On the consumer side, there has been a plethora of initiatives to build up the country’s EV ecosystem. In March 2023, the Ministries of Finance and Industry announced generous subsidies for EV consumers, offering around USD 500 for e-motorcycles, and a 10 percent value-added tax (VAT) reduction for cars and buses. Not long after, during a meeting of the Major Economies Forum on Energy and Climate (MEF), Indonesia agreed to a zero-emission vehicles (ZEVs) collective goal that aims, by 2030, to electrify over 50 percent of light-duty vehicles (LDVs) and at least 30 percent of medium- and heavy-duty vehicles (MHDVs).

Although the government has made many important steps to place Indonesia on its path to net-zero, it is not realistic to expect the government to fund all the necessary climate initiatives. According to the Green Climate Fund, the state budget allocated to climate change mitigation is around USD 5.7 billion per year, representing only about 30 percent of the financial needs to achieve its nationally determined contribution (NDC) targets. This has prompted a notable response from both, international investors and the country’s private sector.
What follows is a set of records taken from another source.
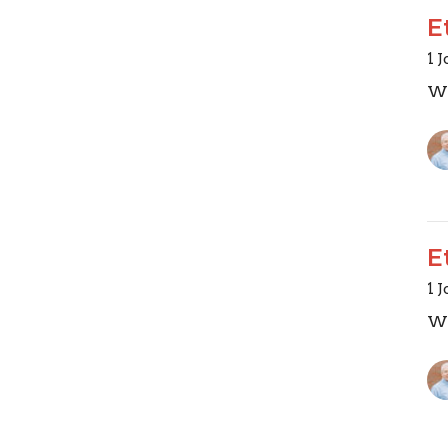
E
1 
Wa
E
1 
Wa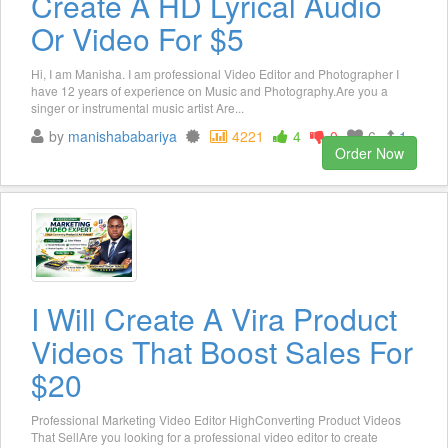
Create A HD Lyrical Audio
Or Video For $5
Hi, I am Manisha. I am professional Video Editor and Photographer I
have 12 years of experience on Music and Photography.Are you a
singer or instrumental music artist Are...
by
manishababariya
4221
4
0
6
1
Order Now
I Will Create A Vira Product
Videos That Boost Sales For
$20
Professional Marketing Video Editor HighConverting Product Videos
That SellAre you looking for a professional video editor to create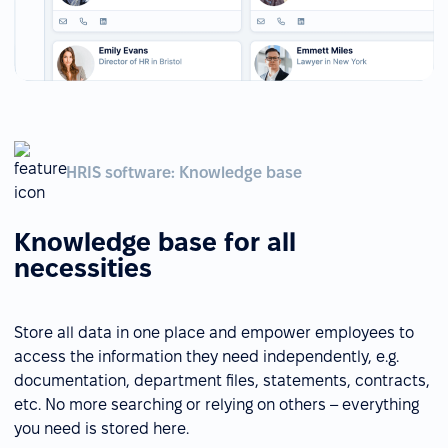
HRIS software: Knowledge base
Knowledge base for all
necessities
Store all data in one place and empower employees to
access the information they need independently, e.g.
documentation, department files, statements, contracts,
etc. No more searching or relying on others – everything
you need is stored here.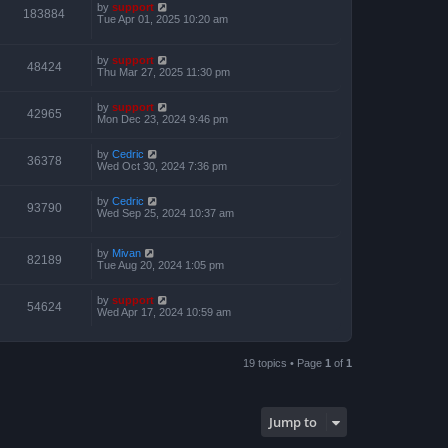
by
support
183884
Tue Apr 01, 2025 10:20 am
by
support
48424
Thu Mar 27, 2025 11:30 pm
by
support
42965
Mon Dec 23, 2024 9:46 pm
by
Cedric
36378
Wed Oct 30, 2024 7:36 pm
by
Cedric
93790
Wed Sep 25, 2024 10:37 am
by
Mivan
82189
Tue Aug 20, 2024 1:05 pm
by
support
54624
Wed Apr 17, 2024 10:59 am
19 topics • Page
1
of
1
Jump to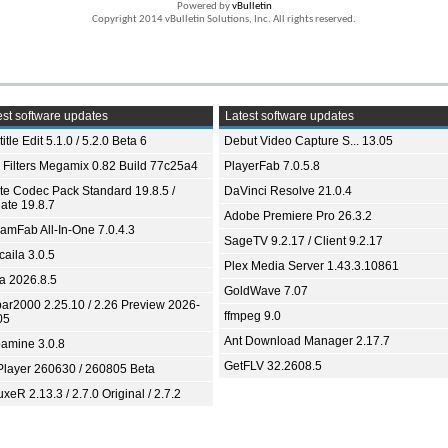
Powered by
vBulletin
Copyright 2014 vBulletin Solutions, Inc. All rights reserved.
st software updates
Latest software updates
itle Edit 5.1.0 / 5.2.0 Beta 6
Debut Video Capture S... 13.05
 Filters Megamix 0.82 Build 77c25a4
PlayerFab 7.0.5.8
ite Codec Pack Standard 19.8.5 /
DaVinci Resolve 21.0.4
ate 19.8.7
Adobe Premiere Pro 26.3.2
eamFab All-In-One 7.0.4.3
SageTV 9.2.17 / Client 9.2.17
aila 3.0.5
Plex Media Server 1.43.3.10861
ia 2026.8.5
GoldWave 7.07
bar2000 2.25.10 / 2.26 Preview 2026-
ffmpeg 9.0
05
Ant Download Manager 2.17.7
amine 3.0.8
GetFLV 32.2608.5
Player 260630 / 260805 Beta
xeR 2.13.3 / 2.7.0 Original / 2.7.2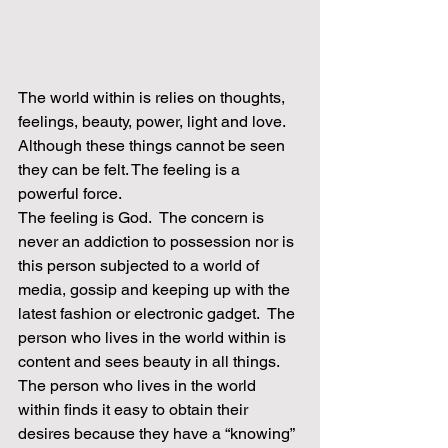
The world within is relies on thoughts, 
feelings, beauty, power, light and love.  
Although these things cannot be seen 
they can be felt. The feeling is a 
powerful force.
The feeling is God.  The concern is 
never an addiction to possession nor is 
this person subjected to a world of 
media, gossip and keeping up with the 
latest fashion or electronic gadget.  The 
person who lives in the world within is 
content and sees beauty in all things.  
The person who lives in the world 
within finds it easy to obtain their 
desires because they have a “knowing” 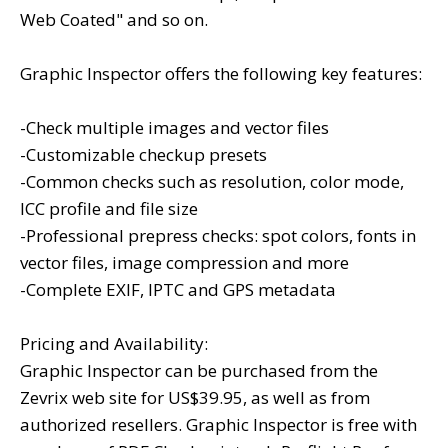
Web Coated" and so on.
Graphic Inspector offers the following key features:
-Check multiple images and vector files
-Customizable checkup presets
-Common checks such as resolution, color mode,
ICC profile and file size
-Professional prepress checks: spot colors, fonts in
vector files, image compression and more
-Complete EXIF, IPTC and GPS metadata
Pricing and Availability:
Graphic Inspector can be purchased from the
Zevrix web site for US$39.95, as well as from
authorized resellers. Graphic Inspector is free with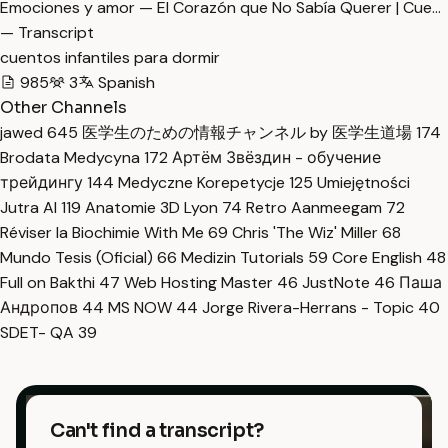
Emociones y amor — El Corazón que No Sabía Querer | Cue…
— Transcript
cuentos infantiles para dormir
985
3
Spanish
Other Channels
jawed
645
医学生のための情報チャンネル by 医学生道場
174
Brodata Medycyna
172
Артём Звёздин - обучение
трейдингу
144
Medyczne Korepetycje
125
Umiejętności
Jutra AI
119
Anatomie 3D Lyon
74
Retro Aanmeegam
72
Réviser la Biochimie With Me
69
Chris 'The Wiz' Miller
68
Mundo Tesis (Oficial)
66
Medizin Tutorials
59
Core English
48
Full on Bakthi
47
Web Hosting Master
46
JustNote
46
Паша
Андропов
44
MS NOW
44
Jorge Rivera-Herrans - Topic
40
SDET- QA
39
Can't find a transcript?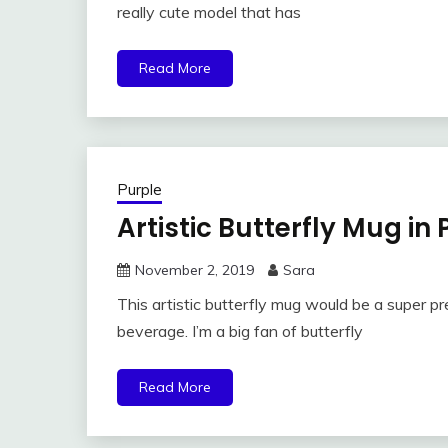
really cute model that has
Read More
Purple
Artistic Butterfly Mug in
November 2, 2019
Sara
This artistic butterfly mug would be a super p
beverage. I’m a big fan of butterfly
Read More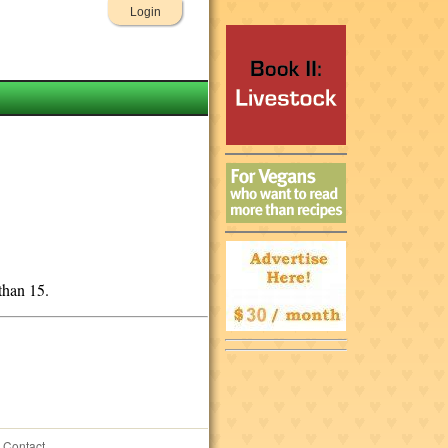
Login
than 15.
Contact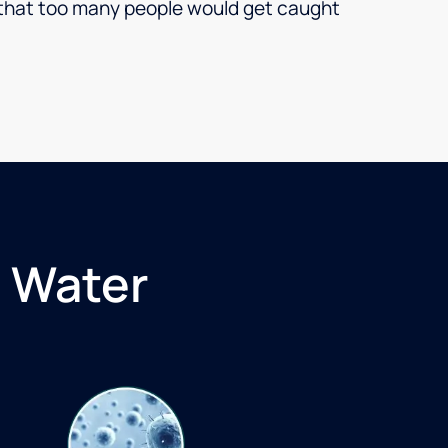
ar that too many people would get caught
 Water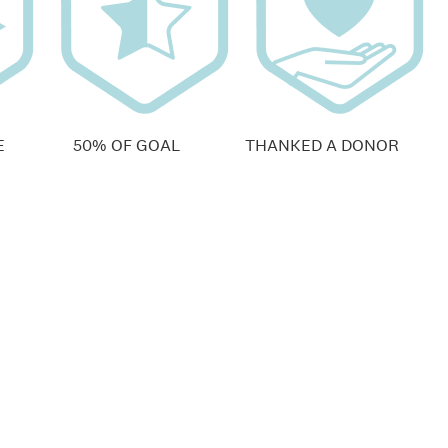
E
50% OF GOAL
THANKED A DONOR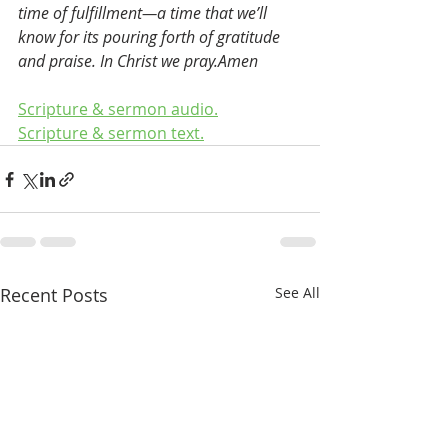
time of fulfillment—a time that we’ll 
know for its pouring forth of gratitude 
and praise. In Christ we pray.Amen
Scripture & sermon audio.
Scripture & sermon text.
Recent Posts
See All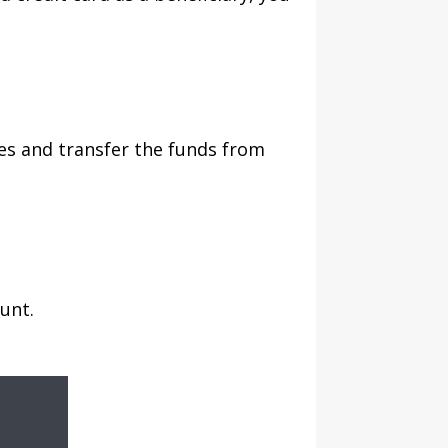
es and transfer the funds from
unt.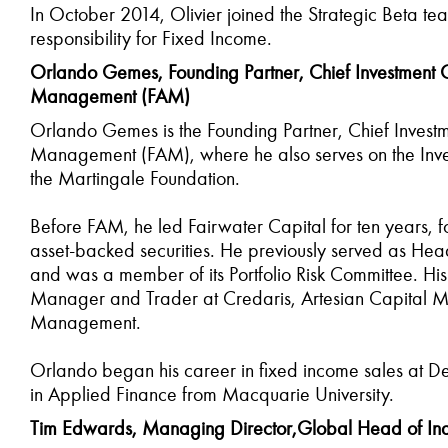
In October 2014, Olivier joined the Strategic Beta t
responsibility for Fixed Income.
Orlando Gemes, Founding Partner, Chief Investment Of
Management (FAM)
Orlando Gemes is the Founding Partner, Chief Investm
Management (FAM), where he also serves on the Inves
the Martingale Foundation.
Before FAM, he led Fairwater Capital for ten years, fo
asset-backed securities. He previously served as He
and was a member of its Portfolio Risk Committee. His 
Manager and Trader at Credaris, Artesian Capital M
Management.
Orlando began his career in fixed income sales at D
in Applied Finance from Macquarie University.
Tim Edwards, Managing Director,Global Head of Ind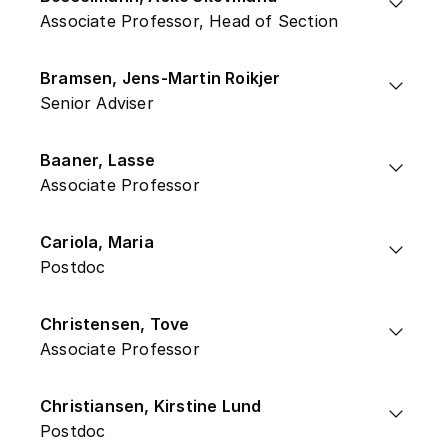
Associate Professor, Head of Section
Bramsen, Jens-Martin Roikjer
Senior Adviser
Baaner, Lasse
Associate Professor
Cariola, Maria
Postdoc
Christensen, Tove
Associate Professor
Christiansen, Kirstine Lund
Postdoc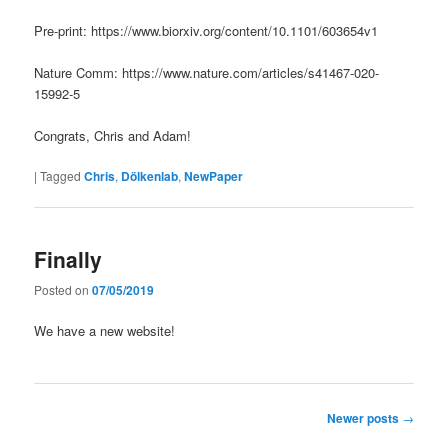
Pre-print: https://www.biorxiv.org/content/10.1101/603654v1
Nature Comm: https://www.nature.com/articles/s41467-020-
15992-5
Congrats, Chris and Adam!
|
Tagged
Chris
,
Dölkenlab
,
NewPaper
Finally
Posted on
07/05/2019
We have a new website!
Post
Newer posts
→
navigation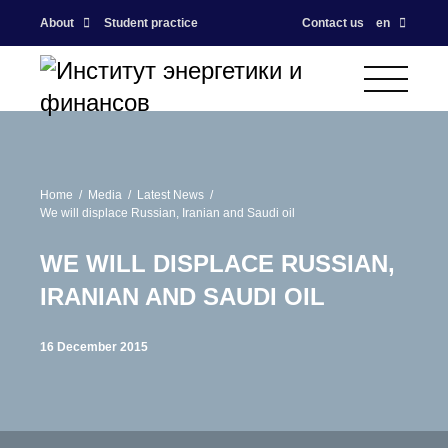
About
Student practice
Contact us
en
Home
Media
Latest News
We will displace Russian, Iranian and Saudi oil
WE WILL DISPLACE RUSSIAN,
IRANIAN AND SAUDI OIL
16 December 2015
Bringing dynamic capabilities, Indonesia’s private sector has already mobilized investment into green growth in many ways. Most notably, energy companies have established their own net-zero agendas and expanded their profile into a range of green businesses, such as clean nickel mining technology, the EV ecosystem, nature-based solutions, and land restoration. Now, with the upcoming finalization of the JETP financing (USD 20 billion), private energy companies are expected to take on an even greater role in leading Indonesia’s decarbonization and energy transition.

As a country that has no choice but to reckon with the reality of climate change because of its inherent vulnerabilities, Indonesia undoubtedly faces many challenges. However, it has also demonstrated its ability to leverage its unique characteristics and innovative private sector to turn them into opportunities.